Republicans complained bitterly about Democratic tactics barring amendments, even in the traditionally free-wheeling Senate. "We are not the other body," said Sen. John McCain, R-Ariz. "We are the Senate, a deliberative body."

Republicans from impacted states tried in vain to add back the base-construction funds, offset by cuts in other programs. Texas will not receive the full $750 million slated for fiscal 2007 under the 2005 base closure and realignment round, for example. Much of that would have gone to Fort Bliss to house the Army's 1st Armored Division and other units returning from Germany and South Korea.
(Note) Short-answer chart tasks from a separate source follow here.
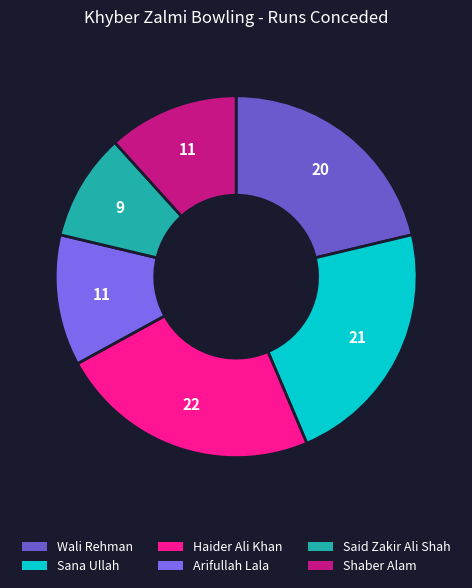

Is it true that Sana Ullah is 22% of the pie?

True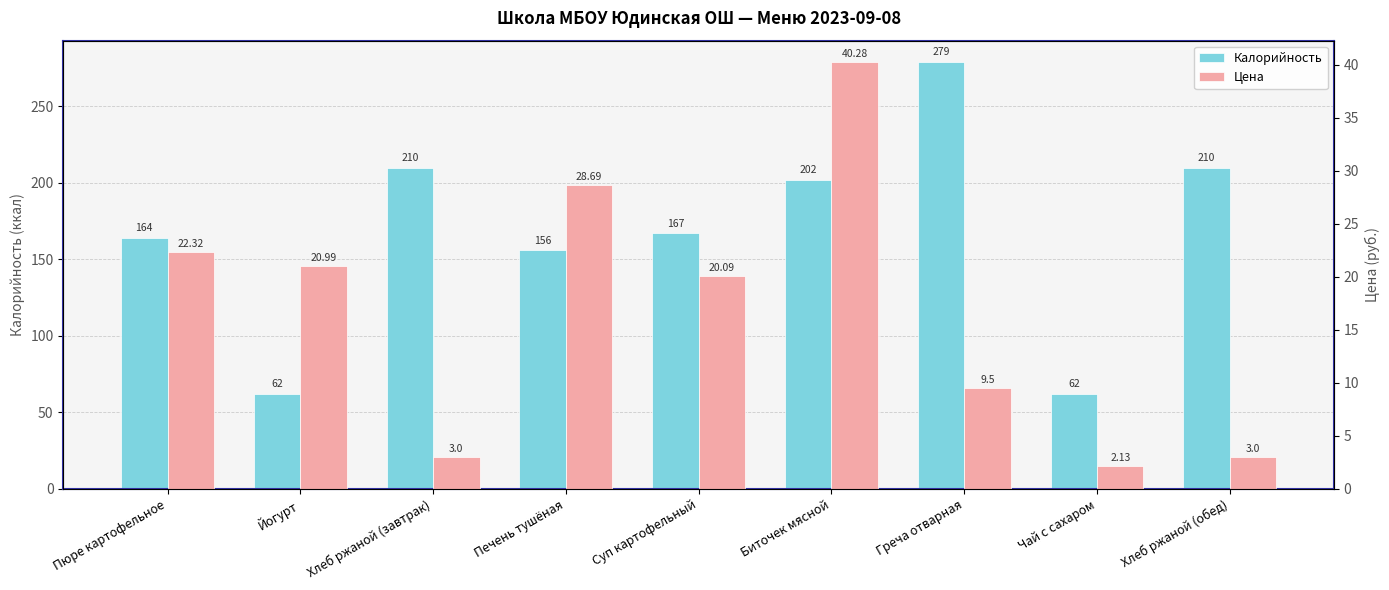

Rank the series at Биточек мясной from lowest to highest value.

Цена, Калорийность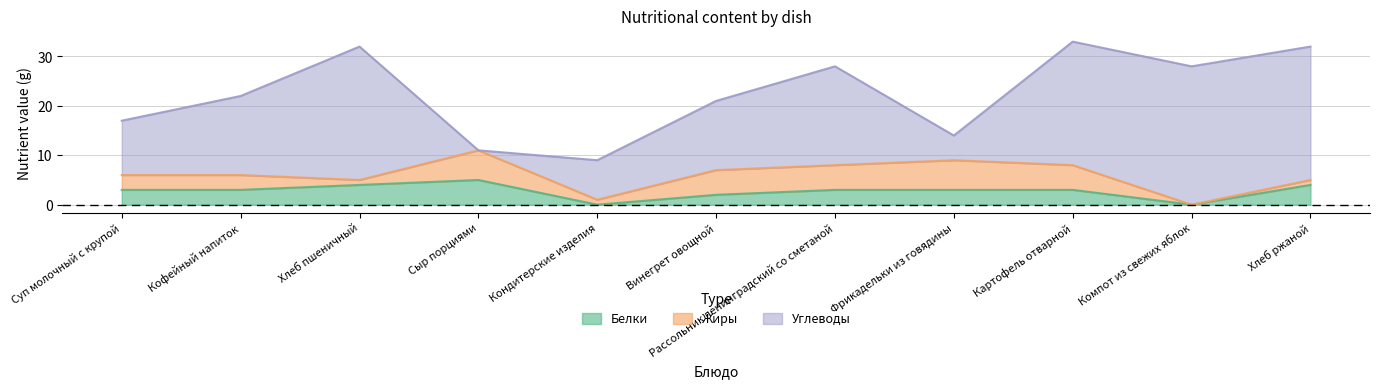

Reading left to right, what are all the values shown in this chart?

Белки: Суп молочный с крупой=3	Кофейный напиток=3	Хлеб пшеничный=4	Сыр порциями=5	Кондитерские изделия=0	Винегрет овощной=2	Рассольник ленинградский со сметаной=3	Фрикадельки из говядины=3	Картофель отварной=3	Компот из свежих яблок=0	Хлеб ржаной=4
Жиры: Суп молочный с крупой=3	Кофейный напиток=3	Хлеб пшеничный=1	Сыр порциями=6	Кондитерские изделия=1	Винегрет овощной=5	Рассольник ленинградский со сметаной=5	Фрикадельки из говядины=6	Картофель отварной=5	Компот из свежих яблок=0	Хлеб ржаной=1
Углеводы: Суп молочный с крупой=11	Кофейный напиток=16	Хлеб пшеничный=27	Сыр порциями=0	Кондитерские изделия=8	Винегрет овощной=14	Рассольник ленинградский со сметаной=20	Фрикадельки из говядины=5	Картофель отварной=25	Компот из свежих яблок=28	Хлеб ржаной=27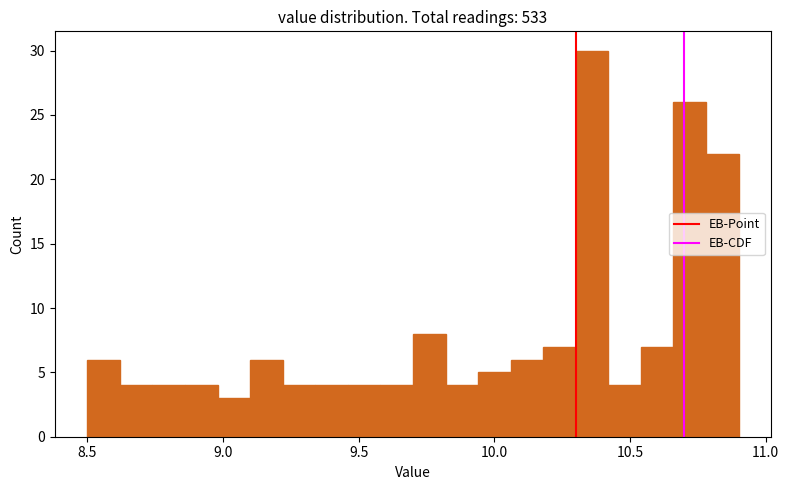

Read against the x-axis, roughly where is the centre of the tallest bar?

10.35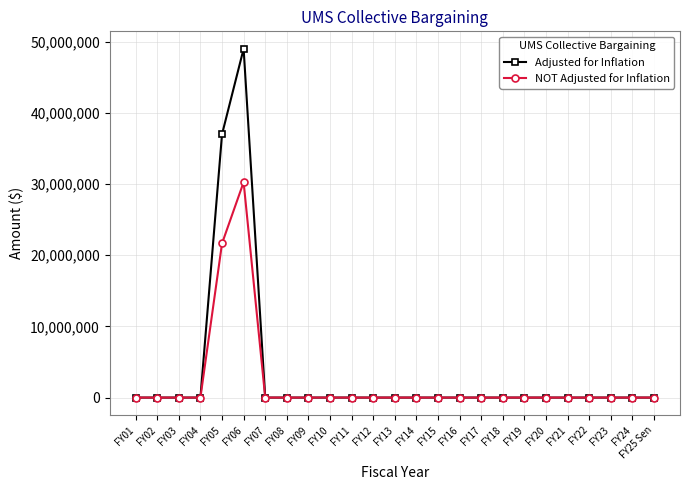

List the series in order of their overall mean, lowest first.

NOT Adjusted for Inflation, Adjusted for Inflation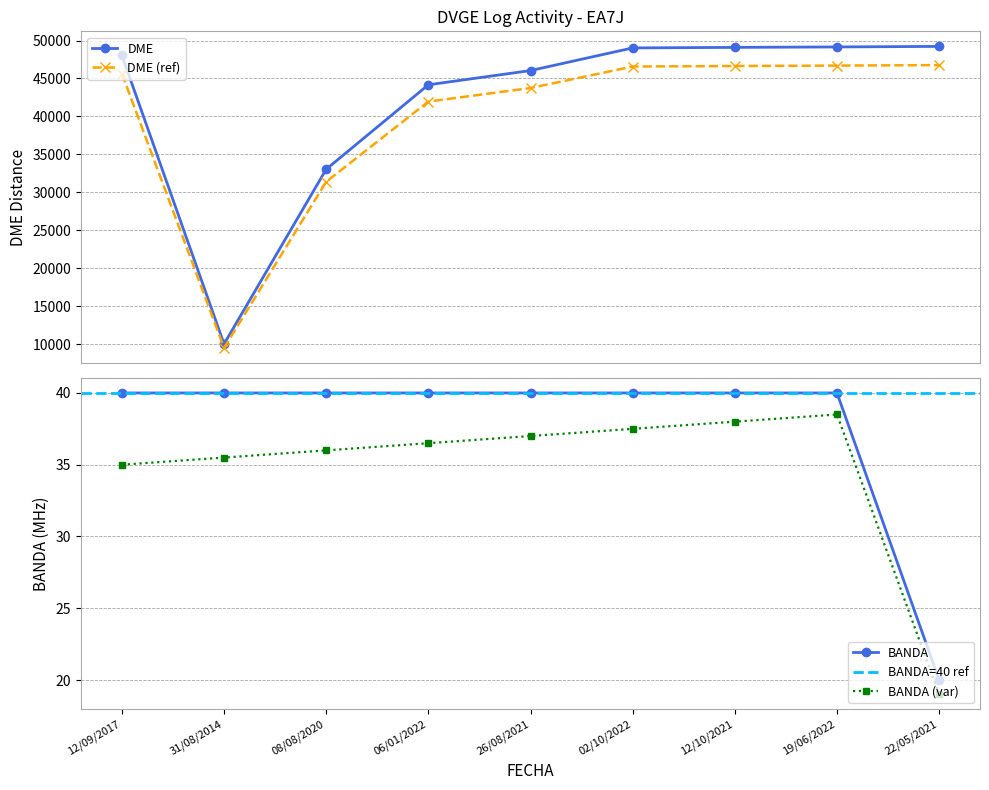

How many values in the DME series are below 48036?

4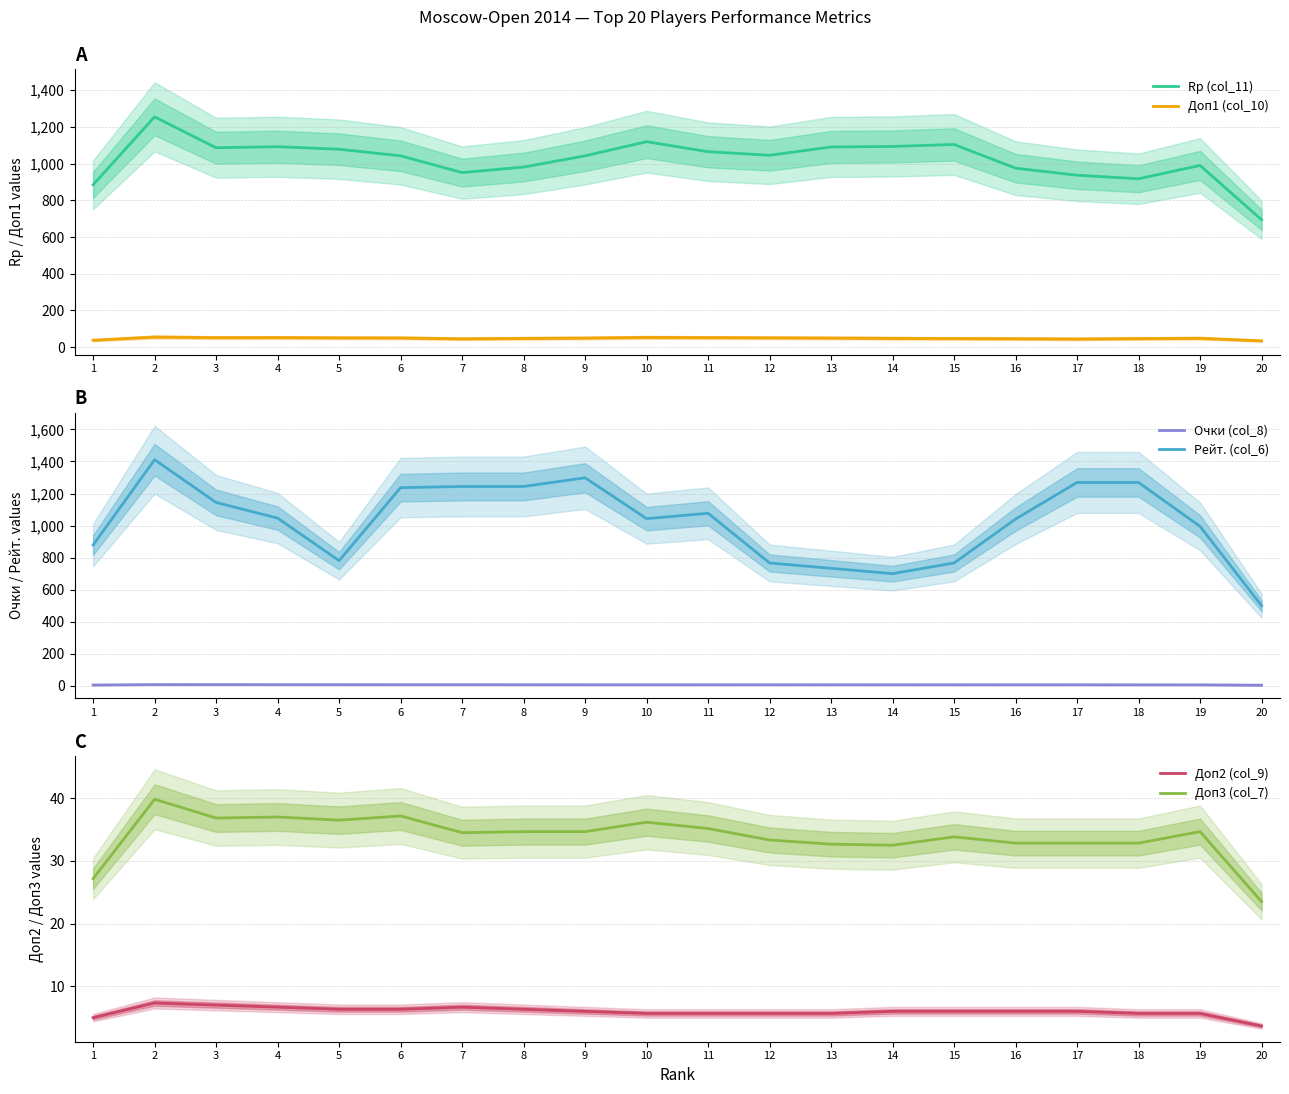

True or false: Очки (col_8) and Доп1 (col_10) cross at least once.

False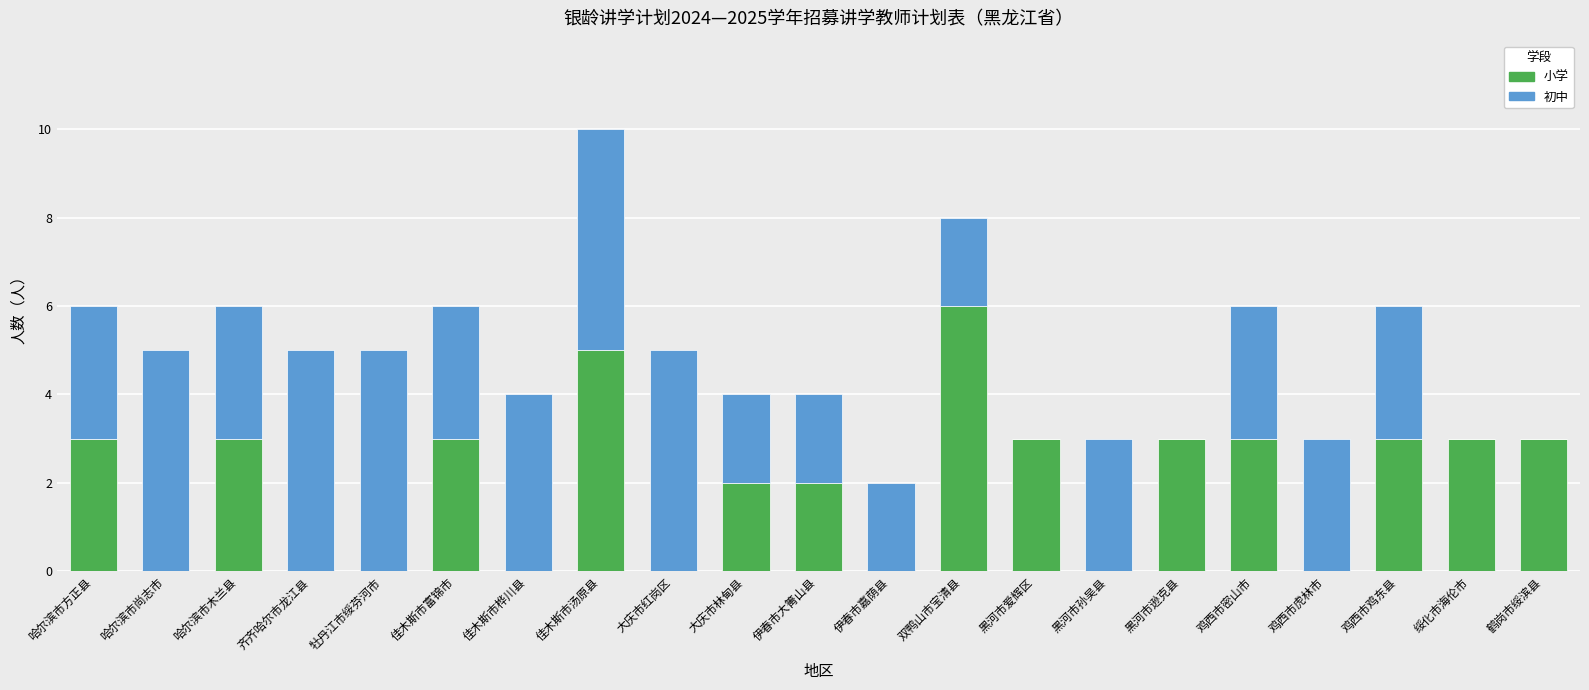

Read the 小学 value at 黑河市爱辉区.

3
"We are not going to be able to do what's right for our military because $3.1 billion was taken out of this bill," said Senate Military Construction Appropriations Subcommittee ranking member Kay Bailey Hutchison, R-Texas. "I don't think that this is the Senate's finest hour."

The money will be restored in the emergency war supplemental next month. This week a senior administration official said the White House has concerns with such "gamesmanship" that essentially adds $3.1 billion to the deficit, although Defense Secretary Robert Gates told the Senate Armed Services Committee last week it was important to get the funding passed, regardless of the vehicle.

Sen. Tom Coburn, R-Okla., said the bill uses the same budget "gimmicks" that taxpayers tired of during the years of GOP rule. "We thought we bought a new car," Coburn said. "But what the American people bought was a car that was wrecked and repainted and sold as new."

The 137-page CR is unlike anything seen in the modern appropriations process. Since it contains a number of program increases and cuts in addition to the 450 accounts frozen at prior-year levels, it is not a CR in the traditional sense.

But it is a far cry from the 1,053-page "behemoth" that the late President Ronald Reagan ridiculed during his 1988 State of the Union address, more akin to an omnibus appropriations bill than the full-year CR it was billed as. And it is much shorter than the 1,839-page omnibus Republicans passed when they took back control of the Senate in 2003.

After consideration of the Iraq war supplemental the regular fiscal 2008 appropriations process will begin. Byrd and House Appropriations Chairman David Obey, D-Wis., have vowed a return to "regular order" and timely consideration of individual bills.

That will not be easy under Bush's tight budget plan, and Democrats are almost certain to go above his overall $929.8 billion target, inviting potential veto fights with the White House.

While the Congressional Budget Office has yet to re-calculate Bush's fiscal 2008 budget request, according to preliminary figures it would increase the Pentagon's base budget by 11.4 percent, or $49.3 billion, over this year. Last year the White House issued a veto threat when Republicans floated the idea of cutting more than $4 billion from Pentagon accounts.

By contrast, overall domestic spending in Bush's fiscal 2008 budget -- defined as activities other than defense, homeland security and international aid -- would increase about 0.6 percent from levels in the fiscal 2007 continuing resolution. After factoring in proposed fiscal 2008 increases of 8.5 percent for veterans' programs and 6.5 percent for NASA, all other domestic spending would be cut.

Cuts in the budget would fall heaviest on job-training, worker safety and environmental programs -- all areas receiving increases under the CR. The Labor Department's budget would decline 6 percent under Bush's fiscal 2008 request, while Environmental Protection Agency funds are cut 6.6 percent.

The Education, Health and Human Services, and Housing and Urban Development departments would be cut a combined $3.6 billion from fiscal 2007, or about 2 percent. Overall, Democrats estimate as much as $13 billion is needed to restore proposed cuts in domestic programs to levels needed to keep pace with current services.